### ÉNONCÉ
Prolongez l'extrait sur l'examen du rapport du Royaume-Uni par le Comité, en reprenant juste après sa dernière phrase.

------ EXTRAIT DU TEXTE ------

La Commission des droits de l’homme de l’Irlande du Nord a fait part de sa préoccupation face à la proposition visant à abroger la loi sur les droits de l’homme qui incorpore la Convention européenne des droits de l’homme dans la législation locale. Or, la Convention européenne est invoquée dans l’accord de paix dit du Vendredi saint de 1998. Toute modification dans ce contexte doit assurer une protection effective dans toutes les juridictions du Royaume-Uni, a souligné la Commission. Par ailleurs, le projet d’une charte des droits pour l’Irlande du Nord n’a pas progressé en raison d’une absence de consensus politique à ce sujet, a-t-elle fait observer. La Commission a attiré l’attention sur le fait qu’il n’existait pas de législation unique sur l’égalité dans la province, contrairement aux recommandations du Comité. En outre, la loi réprimant la discrimination ne prend pas en compte les discrimination croisées multiples. La Commission suggère au Comité d’envisager de recommander que des mesures soient prises afin d’harmoniser la législation sur l’égalité et qu’une protection légale soit introduite afin d’assurer une protection contre les discriminations croisées. Elle lui suggère aussi de recommander que des mesures soient prises en vue d’apporter une réponse à toutes les formes d’actes haineux.
Examen du rapport
Questions et observations des membres du Comité
M. GUN KUT, rapporteur du Comité pour l'examen du rapport du Royaume-Uni, a relevé que le pays avait connu des évolutions importantes depuis l’examen de son précédent rapport, particulièrement dans la période récente, ce qui est illustré par la composition de la délégation, suite aux dévolutions de pouvoir en faveur des différentes composantes du Royaume. Le fait que le Comité se trouve face à quatre interlocuteurs distincts présente à la fois des avantages et des inconvénients, a-t-il remarqué. Il s’est ensuite demandé si les différentes institutions nationales des droits de l’homme existant dans le pays disposaient de ressources suffisantes du fait de leur multiplicité.
À cela s’ajoute le contexte généralisé à l’heure actuelle de l’aggravation de la xénophobie et du racisme, a poursuivi le rapporteur. Le référendum sur l’appartenance à l’Union européenne a constitué un événement de première importance, a-t-il ajouté, avant de mentionner l’élection d’un maire d’origine étrangère à Londres, événement qui va à contre-courant des actuelles dérives xénophobes, cruellement illustrées par l’assassinat de la députée Joan Cox lors de la campagne référendaire.
En premier lieu, M. Kut a estimé nécessaire que la délégation en dise davantage sur la participation des organisations non gouvernementales au processus d’élaboration du rapport, compte tenu du fait que celles présentes à Genève ont affirmé devant le Comité qu’elles n’avaient guère été consultées. Le rapporteur a par ailleurs jugé nécessaire que soient éclaircies les modalités des contrôles d’identité accompagnés de fouilles (pratique dit du «Stop and Search»), rappelant que le Royaume-Uni avait refusé que les incidents auxquels ces contrôles pouvaient donner lieu soient répertoriés.

------ DONNÉES FOURNIES ------

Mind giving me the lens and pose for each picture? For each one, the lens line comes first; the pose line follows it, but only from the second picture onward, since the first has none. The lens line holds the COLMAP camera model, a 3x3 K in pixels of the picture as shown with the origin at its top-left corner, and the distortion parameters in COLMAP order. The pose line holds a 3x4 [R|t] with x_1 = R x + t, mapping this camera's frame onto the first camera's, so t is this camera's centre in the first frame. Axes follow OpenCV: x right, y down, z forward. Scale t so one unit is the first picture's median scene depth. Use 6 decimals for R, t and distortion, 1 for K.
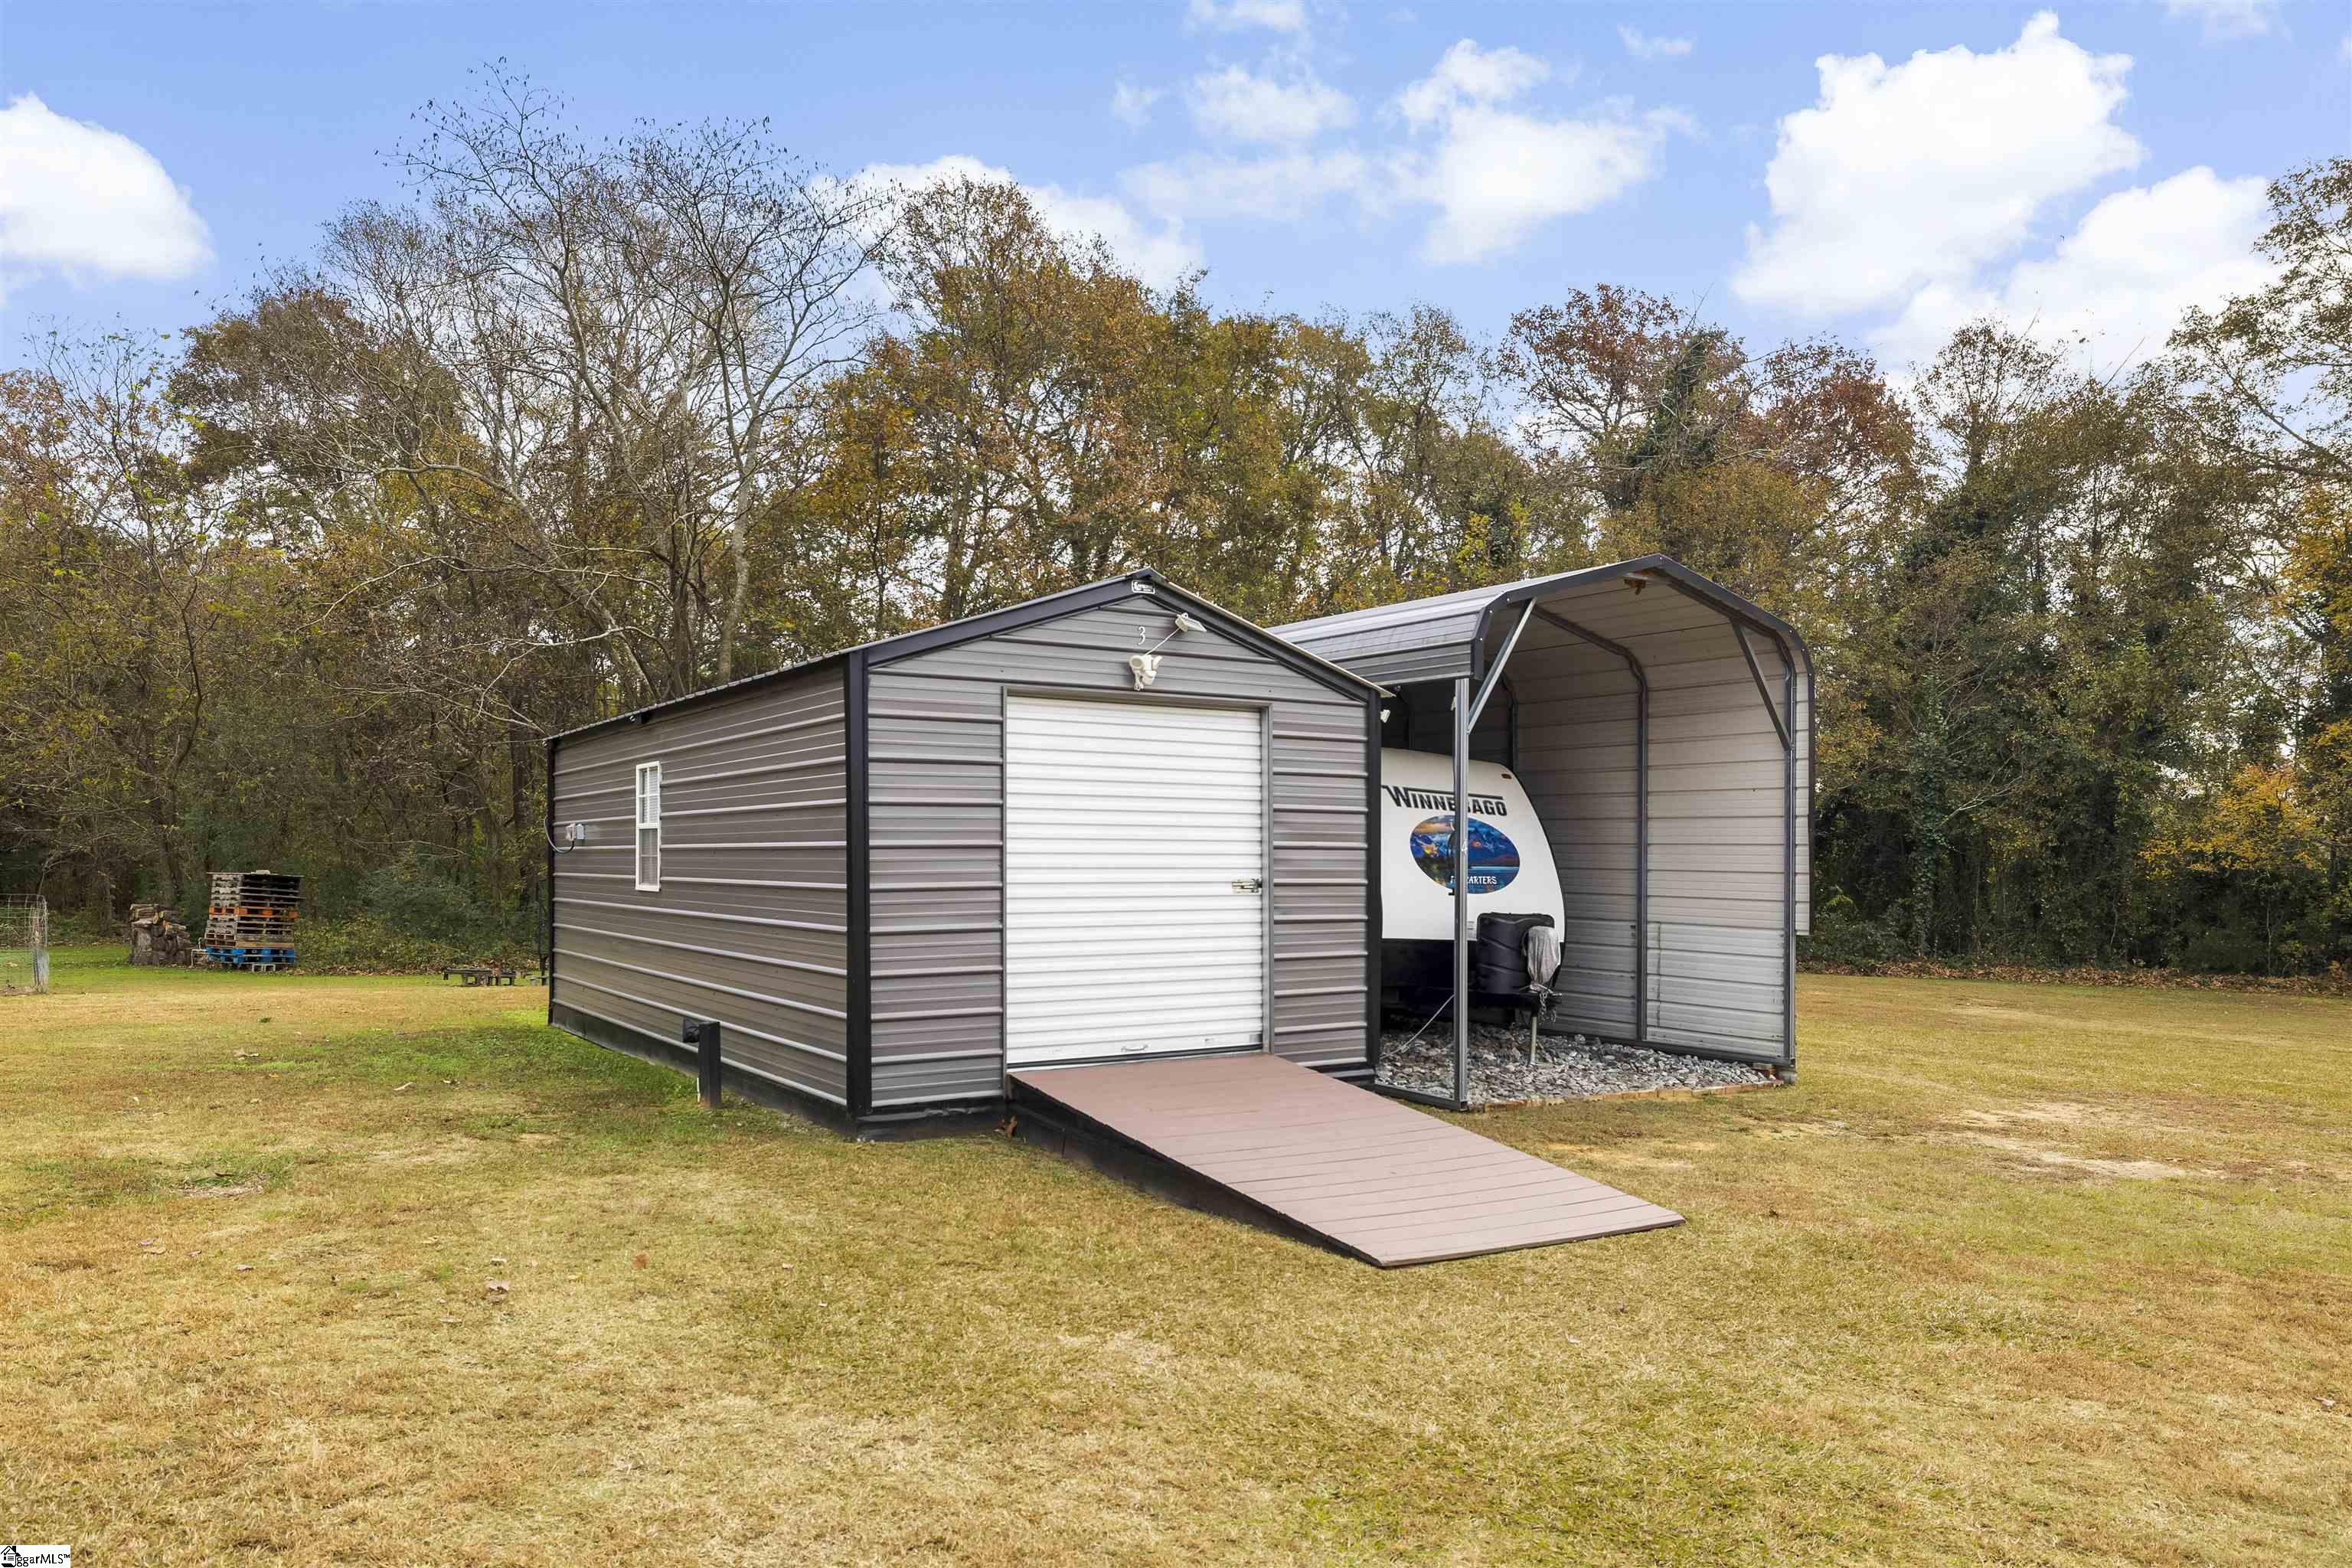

------

### RÉSULTAT ATTENDU
Le rapporteur a ensuite fait observer que des informations émanant de la presse faisaient état de signaux alarmants s’agissant notamment de la prévalence d’actes antisémites et islamophobes. Il a rappelé que l’on avait signalé une hausse des agressions chauvines au lendemain du vote sur le «Brexit».
M. Kut a par ailleurs constaté que des informations faisaient état de cas suspects de décès en détention. Il a enfin signalé des cas de discriminations dans les territoires britanniques d’outre-mer, citant l’exemple des îles Turques et Caïques.
Un autre membre du Comité a évoqué lui aussi une pratique abusive du pouvoir d’interpellation à l’encontre des membres de minorités ethniques, africaines et asiatiques essentiellement.
Un expert a mentionné le contexte mondial actuel, cité la campagne électorale aux Etats-Unis et estimé que tout cela n’était pas sans rappeler les circonstances de l’accession d’Hitler au pouvoir.
Plusieurs experts ont mentionné la situation des Chagossiens, l’un d’entre eux estimant que leur sort était emblématique de l’exclusion des personnes d’ascendance africaine. Sont-ils considérés comme un peuple autochtone vulnérable par le Royaume-Uni, a-t-il été demandé? Deux membres du Comité ont contesté la position britannique selon laquelle la Convention ne s’appliquerait pas à l’archipel des Chagos ; a dans ce contexte été rappelé le droit inhérent au retour de la population d’origine déportée de force.
Notant la présence disproportionnée de personnes d’ascendance africaine dans les lieux de détention, un expert a relevé que certaines prisons comptaient jusqu’à 100% de détenus noirs. Relevant aussi une inégalité en matière d’accès aux soins de santé, cet expert a parlé d’une «situation de discrimination raciale structurelle et systémique» qui trouve sa source historique dans le commerce des esclaves dont le Royaume-Uni a été l’un des grands bénéficiaires. Le pays pourrait-il envisager le versement de réparations, a demandé l’expert?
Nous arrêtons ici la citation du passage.